Gino the barber looks out of the Saturday paper, gracefully brandishing his hairy forearms. In his middle twenties, I guess, and from south of Naples, he seems to be the archetypal Italian boy. His skin is a fine olive color, very fine, and drawn over a well-shaped, egg-shaped skull. His curls are black and well groomed. His eyes are large and full of appeal and he touches one on the shoulder, the knee, the arm and hand; his whole manner is of a continuous and fairly gay sexual flirtation, but if he were pressed I think he would claim to be innocent, and I think he is. His innocence is part of his democratization. In the New World one isn’t rolled for three hundred lire; one is monogamous, one is innocent, one is pure.

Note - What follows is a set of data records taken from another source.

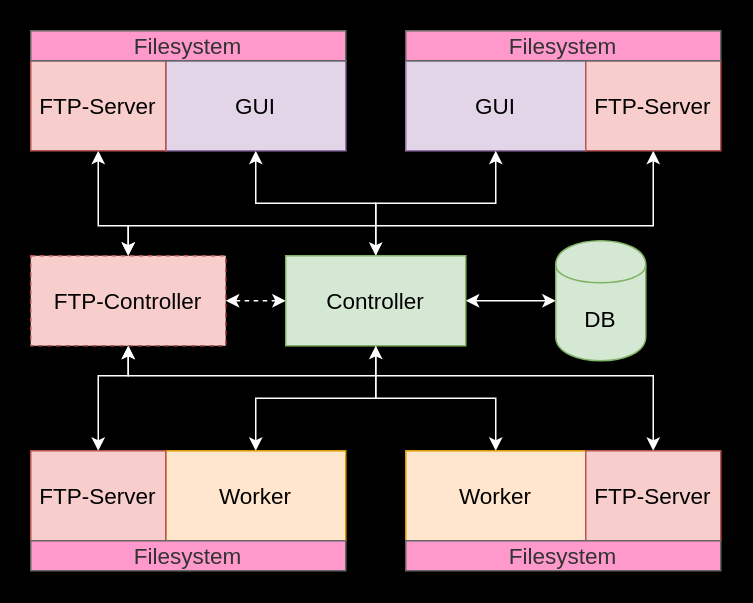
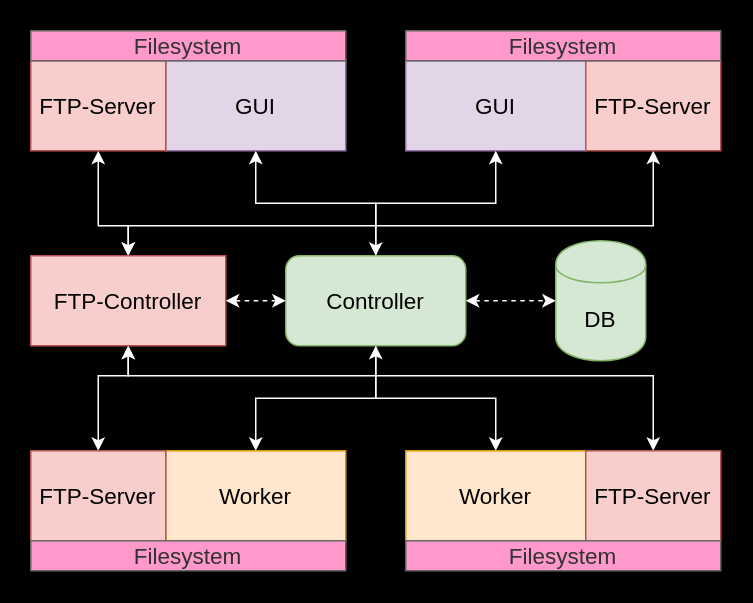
  <mxCell id="0" />
  <mxCell id="1" parent="0" />
  <mxCell id="2" value="GUI" style="rounded=0;whiteSpace=wrap;html=1;fontSize=15;fillColor=#e1d5e7;strokeColor=#9673a6;" parent="1" vertex="1"><mxGeometry x="270" y="40" width="120" height="60" as="geometry" /></mxCell>
  <mxCell id="3" style="edgeStyle=orthogonalEdgeStyle;rounded=0;orthogonalLoop=1;jettySize=auto;html=1;fontSize=15;strokeColor=#FFFFFF;" parent="1" source="9" target="2" edge="1"><mxGeometry relative="1" as="geometry" /></mxCell>
  <mxCell id="4" style="edgeStyle=orthogonalEdgeStyle;rounded=0;orthogonalLoop=1;jettySize=auto;html=1;fontSize=15;strokeColor=#FFFFFF;startArrow=classic;startFill=1;" parent="1" source="9" target="12" edge="1"><mxGeometry relative="1" as="geometry" /></mxCell>
  <mxCell id="5" style="edgeStyle=orthogonalEdgeStyle;rounded=0;orthogonalLoop=1;jettySize=auto;html=1;fontSize=15;strokeColor=#FFFFFF;" parent="1" source="9" target="10" edge="1"><mxGeometry relative="1" as="geometry" /></mxCell>
  <mxCell id="6" style="edgeStyle=orthogonalEdgeStyle;rounded=0;orthogonalLoop=1;jettySize=auto;html=1;fontSize=15;strokeColor=#FFFFFF;startArrow=classic;startFill=1;" parent="1" source="9" target="11" edge="1"><mxGeometry relative="1" as="geometry" /></mxCell>
- <mxCell id="7" style="edgeStyle=orthogonalEdgeStyle;rounded=0;orthogonalLoop=1;jettySize=auto;html=1;entryX=0;entryY=0.5;entryDx=0;entryDy=0;startArrow=classic;startFill=1;strokeColor=#FFFFFF;fontSize=15;" parent="1" source="9" target="13" edge="1"><mxGeometry relative="1" as="geometry" /></mxCell>
+ <mxCell id="7" style="edgeStyle=orthogonalEdgeStyle;rounded=0;orthogonalLoop=1;jettySize=auto;html=1;entryX=0;entryY=0.5;entryDx=0;entryDy=0;startArrow=classic;startFill=1;strokeColor=#FFFFFF;fontSize=15;dashed=1;" parent="1" source="9" target="13" edge="1"><mxGeometry relative="1" as="geometry" /></mxCell>
  <mxCell id="8" style="edgeStyle=orthogonalEdgeStyle;rounded=0;orthogonalLoop=1;jettySize=auto;html=1;entryX=1;entryY=0.5;entryDx=0;entryDy=0;fontSize=15;strokeColor=#FFFFFF;startArrow=classic;startFill=1;dashed=1;" edge="1" parent="1" source="9" target="18"><mxGeometry relative="1" as="geometry" /></mxCell>
- <mxCell id="9" value="Controller" style="rounded=0;whiteSpace=wrap;html=1;fontSize=15;fillColor=#d5e8d4;strokeColor=#82b366;" parent="1" vertex="1"><mxGeometry x="190" y="170" width="120" height="60" as="geometry" /></mxCell>
+ <mxCell id="9" value="Controller" style="whiteSpace=wrap;html=1;fontSize=15;fillColor=#d5e8d4;strokeColor=#82b366;rounded=1;" parent="1" vertex="1"><mxGeometry x="190" y="170" width="120" height="60" as="geometry" /></mxCell>
  <mxCell id="10" value="Worker" style="rounded=0;whiteSpace=wrap;html=1;fontSize=15;fillColor=#ffe6cc;strokeColor=#d79b00;" parent="1" vertex="1"><mxGeometry x="270" y="300" width="120" height="60" as="geometry" /></mxCell>
  <mxCell id="11" value="Worker" style="rounded=0;whiteSpace=wrap;html=1;fontSize=15;fillColor=#ffe6cc;strokeColor=#d79b00;" parent="1" vertex="1"><mxGeometry x="110" y="300" width="120" height="60" as="geometry" /></mxCell>
  <mxCell id="12" value="GUI" style="rounded=0;whiteSpace=wrap;html=1;fontSize=15;fillColor=#e1d5e7;strokeColor=#9673a6;" parent="1" vertex="1"><mxGeometry x="110" y="40" width="120" height="60" as="geometry" /></mxCell>
  <mxCell id="13" value="DB" style="shape=cylinder;whiteSpace=wrap;html=1;boundedLbl=1;backgroundOutline=1;fontSize=15;fillColor=#d5e8d4;strokeColor=#82b366;" parent="1" vertex="1"><mxGeometry x="370" y="160" width="60" height="80" as="geometry" /></mxCell>
  <mxCell id="14" style="edgeStyle=orthogonalEdgeStyle;rounded=0;orthogonalLoop=1;jettySize=auto;html=1;startArrow=classic;startFill=1;strokeColor=#FFFFFF;fontSize=15;" edge="1" parent="1" source="18" target="21"><mxGeometry relative="1" as="geometry"><Array as="points"><mxPoint x="85" y="150" /><mxPoint x="65" y="150" /></Array></mxGeometry></mxCell>
  <mxCell id="15" style="edgeStyle=orthogonalEdgeStyle;rounded=0;orthogonalLoop=1;jettySize=auto;html=1;startArrow=classic;startFill=1;strokeColor=#FFFFFF;fontSize=15;" edge="1" parent="1" source="18" target="20"><mxGeometry relative="1" as="geometry"><Array as="points"><mxPoint x="85" y="250" /><mxPoint x="65" y="250" /></Array></mxGeometry></mxCell>
  <mxCell id="16" style="edgeStyle=orthogonalEdgeStyle;rounded=0;orthogonalLoop=1;jettySize=auto;html=1;entryX=0.5;entryY=1;entryDx=0;entryDy=0;startArrow=classic;startFill=1;strokeColor=#FFFFFF;fontSize=15;" edge="1" parent="1" source="18" target="22"><mxGeometry relative="1" as="geometry"><Array as="points"><mxPoint x="85" y="150" /><mxPoint x="435" y="150" /></Array></mxGeometry></mxCell>
  <mxCell id="17" style="edgeStyle=orthogonalEdgeStyle;rounded=0;orthogonalLoop=1;jettySize=auto;html=1;entryX=0.5;entryY=0;entryDx=0;entryDy=0;startArrow=classic;startFill=1;strokeColor=#FFFFFF;fontSize=15;" edge="1" parent="1" source="18" target="19"><mxGeometry relative="1" as="geometry"><Array as="points"><mxPoint x="85" y="250" /><mxPoint x="435" y="250" /></Array></mxGeometry></mxCell>
- <mxCell id="18" value="FTP-Controller" style="rounded=0;whiteSpace=wrap;html=1;fillColor=#f8cecc;strokeColor=#b85450;fontSize=15;dashed=1;" vertex="1" parent="1"><mxGeometry x="20" y="170" width="130" height="60" as="geometry" /></mxCell>
+ <mxCell id="18" value="FTP-Controller" style="rounded=0;whiteSpace=wrap;html=1;fillColor=#f8cecc;strokeColor=#b85450;fontSize=15;" vertex="1" parent="1"><mxGeometry x="20" y="170" width="130" height="60" as="geometry" /></mxCell>
  <mxCell id="19" value="FTP-Server" style="rounded=0;whiteSpace=wrap;html=1;fillColor=#f8cecc;strokeColor=#b85450;fontSize=15;" vertex="1" parent="1"><mxGeometry x="390" y="300" width="90" height="60" as="geometry" /></mxCell>
  <mxCell id="20" value="FTP-Server" style="rounded=0;whiteSpace=wrap;html=1;fillColor=#f8cecc;strokeColor=#b85450;fontSize=15;" vertex="1" parent="1"><mxGeometry x="20" y="300" width="90" height="60" as="geometry" /></mxCell>
  <mxCell id="21" value="FTP-Server" style="rounded=0;whiteSpace=wrap;html=1;fillColor=#f8cecc;strokeColor=#b85450;fontSize=15;" vertex="1" parent="1"><mxGeometry x="20" y="40" width="90" height="60" as="geometry" /></mxCell>
  <mxCell id="22" value="FTP-Server" style="rounded=0;whiteSpace=wrap;html=1;fillColor=#f8cecc;strokeColor=#b85450;fontSize=15;" vertex="1" parent="1"><mxGeometry x="390" y="40" width="90" height="60" as="geometry" /></mxCell>
  <mxCell id="23" value="Filesystem" style="rounded=0;whiteSpace=wrap;html=1;fontSize=15;fillColor=#FF99CC;strokeColor=#666666;fontColor=#333333;" vertex="1" parent="1"><mxGeometry x="270" y="20" width="210" height="20" as="geometry" /></mxCell>
  <mxCell id="24" value="Filesystem" style="rounded=0;whiteSpace=wrap;html=1;fontSize=15;fillColor=#FF99CC;strokeColor=#666666;fontColor=#333333;" vertex="1" parent="1"><mxGeometry x="20" y="20" width="210" height="20" as="geometry" /></mxCell>
  <mxCell id="25" value="Filesystem" style="rounded=0;whiteSpace=wrap;html=1;fontSize=15;fillColor=#FF99CC;strokeColor=#666666;fontColor=#333333;" vertex="1" parent="1"><mxGeometry x="20" y="360" width="210" height="20" as="geometry" /></mxCell>
  <mxCell id="26" value="Filesystem" style="rounded=0;whiteSpace=wrap;html=1;fontSize=15;fillColor=#FF99CC;strokeColor=#666666;fontColor=#333333;" vertex="1" parent="1"><mxGeometry x="270" y="360" width="210" height="20" as="geometry" /></mxCell>
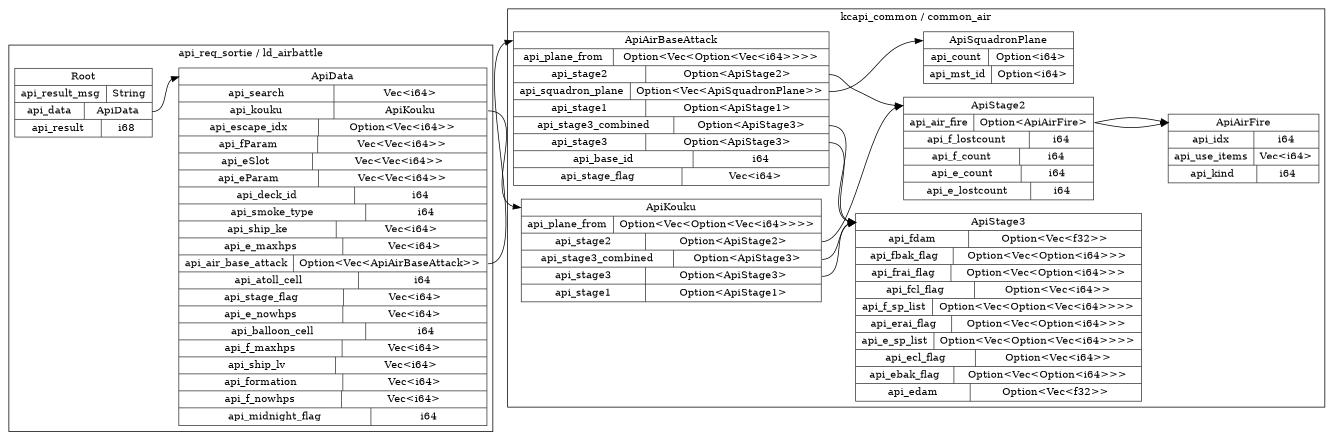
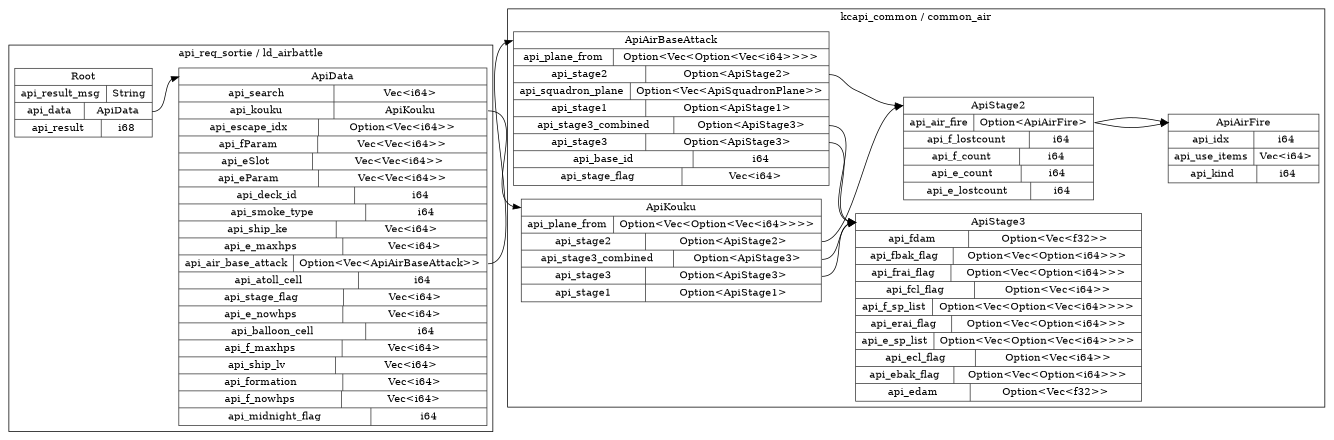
  digraph {
    rankdir=LR
    node [color=gray20 shape=record style=solid]
    edge [headport="ApiStage3:w" tailport="api_stage2:e"]
    n1 [label="<ApiData> ApiData  | { api_search | <api_search> Vec\<i64\> } | { api_kouku | <api_kouku> ApiKouku } | { api_escape_idx | <api_escape_idx> Option\<Vec\<i64\>\> } | { api_fParam | <api_fParam> Vec\<Vec\<i64\>\> } | { api_eSlot | <api_eSlot> Vec\<Vec\<i64\>\> } | { api_eParam | <api_eParam> Vec\<Vec\<i64\>\> } | { api_deck_id | <api_deck_id> i64 } | { api_smoke_type | <api_smoke_type> i64 } | { api_ship_ke | <api_ship_ke> Vec\<i64\> } | { api_e_maxhps | <api_e_maxhps> Vec\<i64\> } | { api_air_base_attack | <api_air_base_attack> Option\<Vec\<ApiAirBaseAttack\>\> } | { api_atoll_cell | <api_atoll_cell> i64 } | { api_stage_flag | <api_stage_flag> Vec\<i64\> } | { api_e_nowhps | <api_e_nowhps> Vec\<i64\> } | { api_balloon_cell | <api_balloon_cell> i64 } | { api_f_maxhps | <api_f_maxhps> Vec\<i64\> } | { api_ship_lv | <api_ship_lv> Vec\<i64\> } | { api_formation | <api_formation> Vec\<i64\> } | { api_f_nowhps | <api_f_nowhps> Vec\<i64\> } | { api_midnight_flag | <api_midnight_flag> i64 }"]
    n2 [label="<Root> Root  | { api_result_msg | <api_result_msg> String } | { api_data | <api_data> ApiData } | { api_result | <api_result> i68 }"]
    n3 [label="<ApiKouku> ApiKouku  | { api_plane_from | <api_plane_from> Option\<Vec\<Option\<Vec\<i64\>\>\>\> } | { api_stage2 | <api_stage2> Option\<ApiStage2\> } | { api_stage3_combined | <api_stage3_combined> Option\<ApiStage3\> } | { api_stage3 | <api_stage3> Option\<ApiStage3\> } | { api_stage1 | <api_stage1> Option\<ApiStage1\> }"]
    n4 [label="<ApiStage2> ApiStage2  | { api_air_fire | <api_air_fire> Option\<ApiAirFire\> } | { api_f_lostcount | <api_f_lostcount> i64 } | { api_f_count | <api_f_count> i64 } | { api_e_count | <api_e_count> i64 } | { api_e_lostcount | <api_e_lostcount> i64 }"]
    n5 [label="<ApiStage3> ApiStage3  | { api_fdam | <api_fdam> Option\<Vec\<f32\>\> } | { api_fbak_flag | <api_fbak_flag> Option\<Vec\<Option\<i64\>\>\> } | { api_frai_flag | <api_frai_flag> Option\<Vec\<Option\<i64\>\>\> } | { api_fcl_flag | <api_fcl_flag> Option\<Vec\<i64\>\> } | { api_f_sp_list | <api_f_sp_list> Option\<Vec\<Option\<Vec\<i64\>\>\>\> } | { api_erai_flag | <api_erai_flag> Option\<Vec\<Option\<i64\>\>\> } | { api_e_sp_list | <api_e_sp_list> Option\<Vec\<Option\<Vec\<i64\>\>\>\> } | { api_ecl_flag | <api_ecl_flag> Option\<Vec\<i64\>\> } | { api_ebak_flag | <api_ebak_flag> Option\<Vec\<Option\<i64\>\>\> } | { api_edam | <api_edam> Option\<Vec\<f32\>\> }"]
    n6 [label="<ApiAirFire> ApiAirFire  | { api_idx | <api_idx> i64 } | { api_use_items | <api_use_items> Vec\<i64\> } | { api_kind | <api_kind> i64 }"]
    n7 [label="<ApiAirBaseAttack> ApiAirBaseAttack  | { api_plane_from | <api_plane_from> Option\<Vec\<Option\<Vec\<i64\>\>\>\> } | { api_stage2 | <api_stage2> Option\<ApiStage2\> } | { api_squadron_plane | <api_squadron_plane> Option\<Vec\<ApiSquadronPlane\>\> } | { api_stage1 | <api_stage1> Option\<ApiStage1\> } | { api_stage3_combined | <api_stage3_combined> Option\<ApiStage3\> } | { api_stage3 | <api_stage3> Option\<ApiStage3\> } | { api_base_id | <api_base_id> i64 } | { api_stage_flag | <api_stage_flag> Vec\<i64\> }"]
-   n8 [label="<ApiSquadronPlane> ApiSquadronPlane  | { api_count | <api_count> Option\<i64\> } | { api_mst_id | <api_mst_id> Option\<i64\> }"]
    subgraph cluster_1 {
      label="api_req_sortie / ld_airbattle"
      n1
      n2
    }
    subgraph cluster_2 {
      label="kcapi_common / common_air"
      n3
      n4
      n5
      n6
      n7
-     n8
    }
    n1 -> n3 [headport="ApiKouku:w" tailport="api_kouku:e"]
    n1 -> n7 [headport="ApiAirBaseAttack:w" tailport="api_air_base_attack:e"]
    n2 -> n1 [headport="ApiData:w" tailport="api_data:e"]
    n3 -> n4 [headport="ApiStage2:w"]
    n3 -> n5 [tailport="api_stage3_combined:e"]
    n3 -> n5 [tailport="api_stage3:e"]
    n4 -> n6 [headport="ApiAirFire:w" tailport="api_air_fire:e"]
    n4 -> n6 [headport="ApiAirFire:w" tailport="api_air_fire:e"]
    n7 -> n4 [headport="ApiStage2:w"]
    n7 -> n5 [tailport="api_stage3_combined:e"]
    n7 -> n5 [tailport="api_stage3:e"]
-   n7 -> n8 [headport="ApiSquadronPlane:w" tailport="api_squadron_plane:e"]
  }
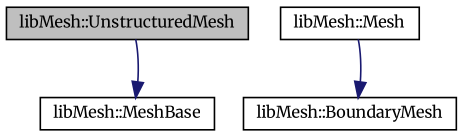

I think he is comical and charming but I also think that, having contented oneself with such an explanation, he might find that Gino was the destroyer of his way of life.
I dream of the photograph of a woman kneeling in a field and holding two yellow roses. The sense of the picture is that she is tributary to the roses; that the picture was taken for some rosarian who was proud of his yellow blooms. It seems to be in the past because her summer, cotton dress has long sleeves, a long skirt, and a high bodice, although this does nothing to conceal the fullness of her bosom. She is kneeling in a field of straw and holding the two roses over one knee. Her face is oval, very fresh in color, and her hair is the lightest brown. I don’t mean blond; I mean a refinement of goldenness, of brownness that has no relation to a blonde or a towhead. Her hair is long. This and her skirts convince me that the picture is an old one. Her hair is drawn softly back from her face and fixed in a bun at the back of her neck.